During Donald Trump’s 2016 presidential campaign, Hatch urged socially conservative GOP convention delegates from Utah to put aside their concerns about the candidate because of the importance of appointing Republican-leaning justices to the Supreme Court. “He deserves our support,” the senator said.

Even so, Hatch occasionally voted in favor of legislation supported by Democrats. He was the only Republican to support federal funding for AIDS education in 1988, and in 2001 he became one of the few Republican advocates of stem-cell research.

He and Kennedy co-sponsored the 1990 Americans With Disabilities Act, protecting disabled people from discrimination, and the two worked together in 1997 to create the Children’s Health Insurance Program, providing coverage for children of the working poor.

In 2013, Hatch was one of 14 Senate Republicans who voted for a comprehensive immigration plan that would have created a path to citizenship for millions of undocumented immigrants. The House didn’t take up the bill, and in 2015 Hatch introduced a bill calling for more than doubling the number of visas for highly skilled workers.

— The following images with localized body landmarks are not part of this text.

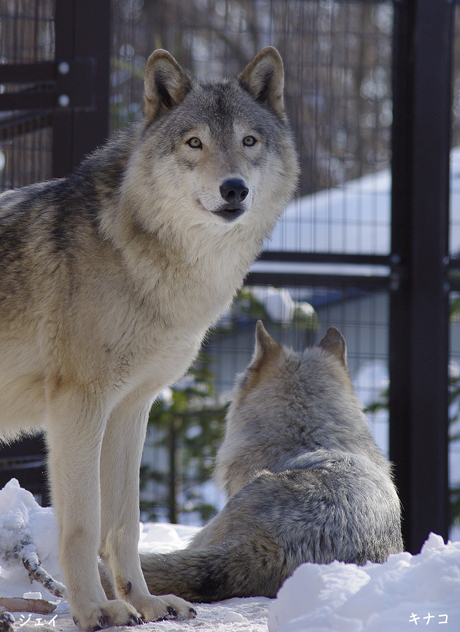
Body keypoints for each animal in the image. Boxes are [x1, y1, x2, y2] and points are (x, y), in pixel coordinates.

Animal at [0, 47, 298, 628]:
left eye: (249, 141)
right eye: (194, 143)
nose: (234, 188)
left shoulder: (130, 409)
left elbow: (124, 524)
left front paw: (143, 601)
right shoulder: (77, 407)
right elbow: (84, 523)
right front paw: (95, 610)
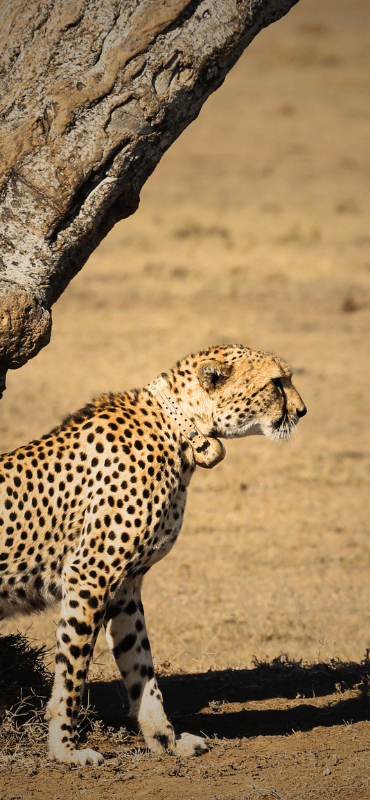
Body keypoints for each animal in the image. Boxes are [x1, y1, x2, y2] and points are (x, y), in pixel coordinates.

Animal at [0, 342, 306, 764]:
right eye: (276, 382)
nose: (302, 411)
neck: (181, 427)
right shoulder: (89, 575)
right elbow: (72, 671)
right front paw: (65, 749)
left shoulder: (125, 586)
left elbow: (140, 665)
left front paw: (165, 739)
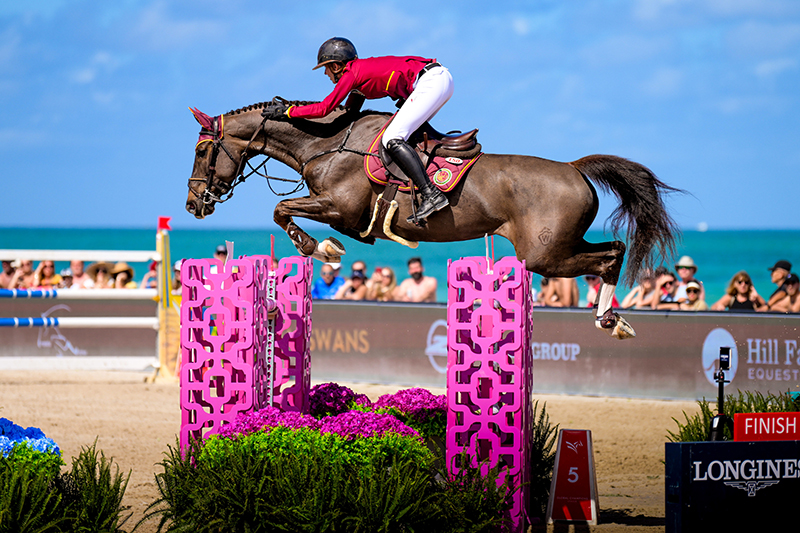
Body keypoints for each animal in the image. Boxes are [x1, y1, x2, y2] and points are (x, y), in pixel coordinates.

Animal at [188, 101, 680, 338]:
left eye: (202, 151)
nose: (195, 204)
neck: (326, 143)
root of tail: (575, 168)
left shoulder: (338, 207)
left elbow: (281, 209)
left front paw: (320, 248)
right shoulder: (339, 211)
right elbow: (285, 210)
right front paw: (323, 247)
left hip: (546, 254)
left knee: (610, 255)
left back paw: (609, 319)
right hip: (555, 250)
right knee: (613, 251)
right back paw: (612, 320)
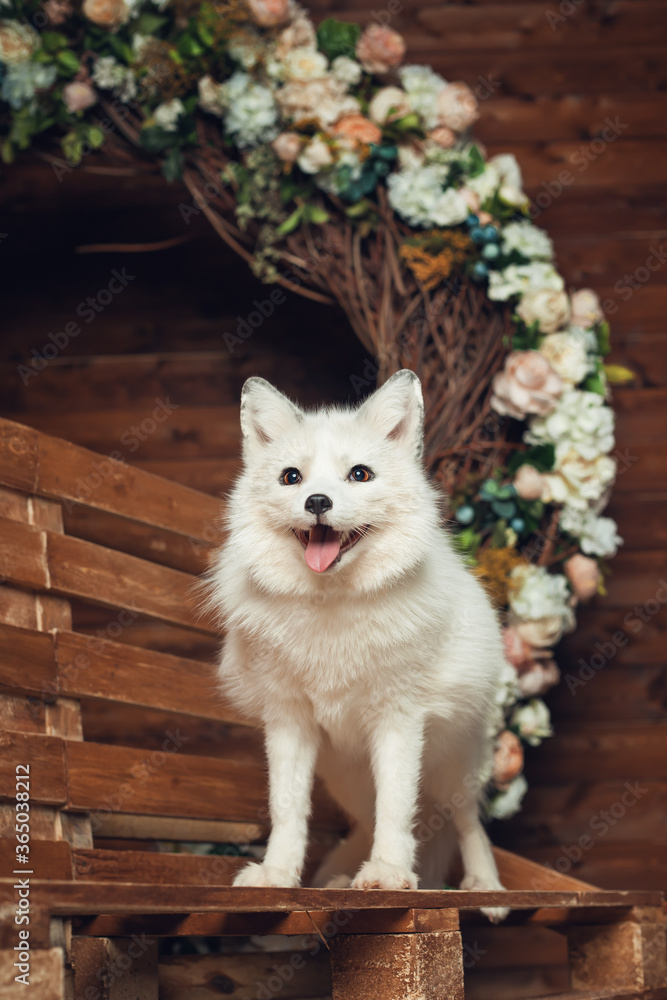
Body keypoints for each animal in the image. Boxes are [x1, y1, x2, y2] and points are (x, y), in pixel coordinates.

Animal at [207, 369, 510, 922]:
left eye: (360, 475)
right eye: (292, 478)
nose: (318, 503)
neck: (331, 614)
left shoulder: (398, 719)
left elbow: (396, 810)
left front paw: (389, 875)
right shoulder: (289, 722)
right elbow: (288, 810)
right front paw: (278, 875)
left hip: (451, 771)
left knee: (467, 823)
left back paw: (486, 888)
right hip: (349, 782)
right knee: (373, 824)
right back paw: (343, 878)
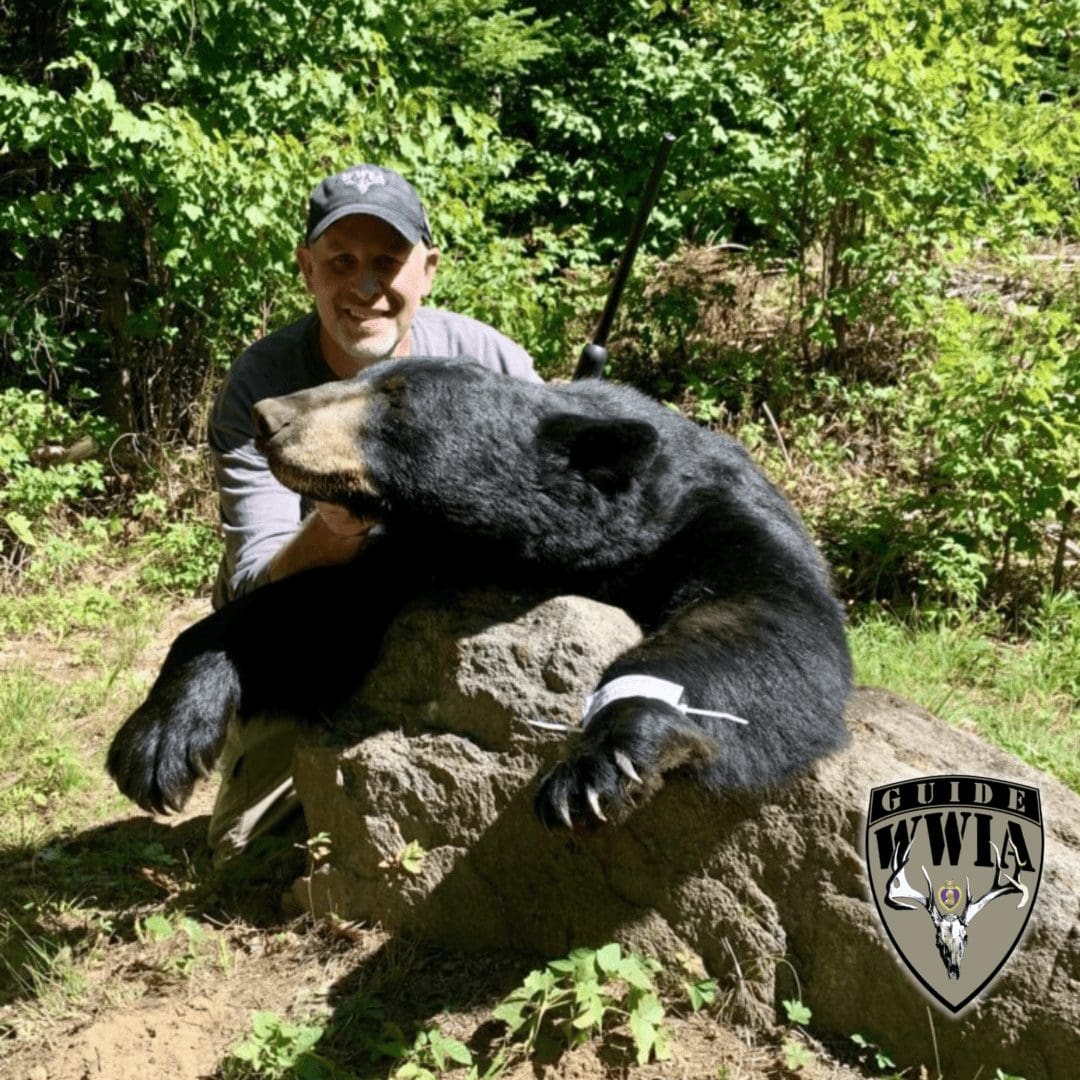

Orrin Grant Hatch was born on March 22, 1934, in Homestead Park, Pennsylvania. He graduated from Brigham Young University in 1959 and earned a law degree from the University of Pittsburgh in 1962. Hatch practiced law in Pittsburgh, then moved to Salt Lake City to be near his wife’s family.

He won his Senate seat in 1976 in his first run for public office. Hatch became the longest-serving Republican senator in February 2017. As Senate president pro tempore starting in 2015, he was third in line to the presidency.

Hatch moonlighted as a songwriter, and some of his songs were used in the soundtracks of movies including “Ocean’s Twelve,” “Rat Race” and “Stuart Little 2.”

Hatch married Elaine Hansen in 1957. They had six children, who he called his “Hatchlings.”